I gave her a moment to pull herself together and patted her shoulder.

“I’m sorry,” she said, once she was under control again.

“You and Jack are good, generous people. I hope the Gilligans understood when you had to give back the keys.”

“Key. Just one. Jack lost his somewhere along the way. We never got around to replacing it.”

“Oh . . .” I tried to sound nonchalant. “I bet Jack dropped it somewhere. I’m always losing keys.” It wasn’t exactly a lie. Surely I had lost a couple in my thirty-five years?

“No, he kept the key in a tray by his telephone at the office. He’s sure it got mixed in with his junk mail one morning and tossed.”
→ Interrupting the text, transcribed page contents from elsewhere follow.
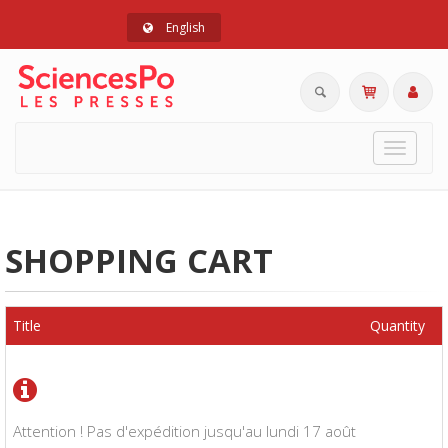
English
Toggle
navigat
SHOPPING CART
Title
Quantity
Attention ! Pas d'expédition jusqu'au lundi 17 août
“Well, a key’s just a key. Who would know what door it opened, even if they found it in the garbage?”

“It had a tag. But who would steal a key off Jack’s desk?”

This was a question I hoped to answer very soon.

The girls had spent the morning in Stephanie’s care. I arrived home to find them on the living room rug at the tail end of a Monopoly game. Deena had the most monopolies, but Teddy had hotels on Park Place and Boardwalk. Stephanie was a few bills short of bankrupt.

“Six-year-olds aren’t supposed to be this good!” Stephanie stood and shook life back into her extremities. “Send her to tutor Donald Trump.”